Don’t you want to reclaim your life too? You’ve been knocked down and it may appear that there isn’t anything to look forward to anymore, but that simply isn’t true. The best of your life is now…today…right this very minute.
My Dad died without complaining and with dignity. I am going to try much harder to use his example and live my life in the same way he died…without complaining all the time and with dignity. Even though he is gone, today I am wishing Dad a very happy 72nd birthday where ever he is and whatever he’s doing. I am thankful that he is and always will be my Dad…my very funny, silly, handsome Dad.
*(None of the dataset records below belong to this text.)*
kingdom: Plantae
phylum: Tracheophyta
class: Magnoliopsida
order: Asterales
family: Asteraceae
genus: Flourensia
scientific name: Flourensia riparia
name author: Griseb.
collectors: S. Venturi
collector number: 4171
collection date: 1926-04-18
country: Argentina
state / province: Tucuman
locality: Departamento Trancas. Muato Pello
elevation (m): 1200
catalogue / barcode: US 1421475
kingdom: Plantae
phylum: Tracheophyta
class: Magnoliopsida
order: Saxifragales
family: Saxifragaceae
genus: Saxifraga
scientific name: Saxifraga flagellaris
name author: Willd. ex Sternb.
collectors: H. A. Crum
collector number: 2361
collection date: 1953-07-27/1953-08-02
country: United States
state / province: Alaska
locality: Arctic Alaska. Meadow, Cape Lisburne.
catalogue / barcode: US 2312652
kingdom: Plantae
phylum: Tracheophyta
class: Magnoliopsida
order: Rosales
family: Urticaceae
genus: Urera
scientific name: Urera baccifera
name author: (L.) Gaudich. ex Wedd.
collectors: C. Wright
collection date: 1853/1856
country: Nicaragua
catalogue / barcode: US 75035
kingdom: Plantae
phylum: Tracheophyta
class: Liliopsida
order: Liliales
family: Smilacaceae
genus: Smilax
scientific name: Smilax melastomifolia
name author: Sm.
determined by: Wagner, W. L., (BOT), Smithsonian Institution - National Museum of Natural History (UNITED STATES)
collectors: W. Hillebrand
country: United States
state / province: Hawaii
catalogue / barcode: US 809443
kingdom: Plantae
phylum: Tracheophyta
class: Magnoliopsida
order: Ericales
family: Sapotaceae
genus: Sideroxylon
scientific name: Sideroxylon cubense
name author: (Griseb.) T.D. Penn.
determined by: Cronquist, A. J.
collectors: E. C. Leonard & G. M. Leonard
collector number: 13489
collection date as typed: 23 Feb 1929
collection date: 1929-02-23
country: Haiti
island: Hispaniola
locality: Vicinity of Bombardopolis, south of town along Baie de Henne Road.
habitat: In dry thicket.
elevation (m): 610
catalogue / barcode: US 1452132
I hope that you and I will go forward today with renewed faith, happiness, hope and that we will feel the love of our family and friends. A beautiful day of opportunity and love awaits each of us. Let’s fully embrace and enjoy life and each other.
Joan says
Beautifully, beautifully, beautifully said! 🙂
Sherry Riter says
Thank you! Thank you! Thank you! 😀
Joan says
Such an uplifting post! 🙂
Sherry Riter says
I’m glad you found it uplifting! Thank you! 😀
Joan says
You asked, “Did you just recheck to see that you were still on The Redhead Riter’s blog?” Well, to be candid with you, I was just about to recheck and see if I was still on The Redhead Riter’s blog, but then I saw the sidebar with all that delicious food tempting me and I knew with all certainty that I was on The Redhead Riter’s blog. 🙂
Sherry Riter says
LOLOLOL 😛 Smarty pants! 😀
Tim King says
“He felt that all the best parts of his life were behind him and that he had squandered many of them.”
I’ve been thinking a lot lately of regrets. I wonder whether I can do anything about them. How many of them are actually just “The grass is greener on the other side”? (Or maybe it wouldn’t actually been greener.) Is it possible to make up for past regrets, or do we just need to forget them? I’d like to read your thoughts if you feel you have something to add.
-TimK
Sherry Riter says
Regret is something that often weighs heavy on my mind. Since I was FORCED to look back over my whole life in order to cope with the trauma and heal from the PTSD that tormented me, I often ran into experiences where I felt such overwhelming regret…things I had done and things that I should have done.
Some regrets you can’t make up for no matter how hard you try. I think with that type of regret, you have to get over them and the most important step in that process is forgiving yourself. Using my dad as an example again, Mom forgave him and I forgave him, but he did NOT forgive himself. After coming back into my life and receiving the unconditional forgiveness that he felt unworthy to receive, he also saw all the experiences he missed out on. Even though he was included in every family event (even with my mother and her new husband), Dad just couldn’t forgive himself. His regret was so overwhelming. It was impossible for him to go back and recapture the moments from my childhood. He could enjoy the NOW with me, but the regret of the THEN was too much for him to get past.
Many times I think we perceive the grass to be greener on the other side of the fence, when in fact we are just bored or miserable in our current circumstances and want a quick, easy out. If we would focus more attention to NOW, we would realize that the grass is just as green and maybe greener on our side of the fence.
Acceptance brings peace. Accepting that we are fallible humans means that we also need to accept that some of those mistakes will bring about consequences we will regret, BUT that IS the human experience. The key is to not make HUGE blunders over and over again so that the regret is minimal.
If we get stuck in regrets, they will kill us. Regret diminishes health through poor eating habits, depression, etc. and all of those things combined lower our immunity to terminal diseases.
I’m REALLY hard on myself most of the time. I expect perfection of myself, so it is hard for me to let go of regrets. Believe me, I work on this constantly.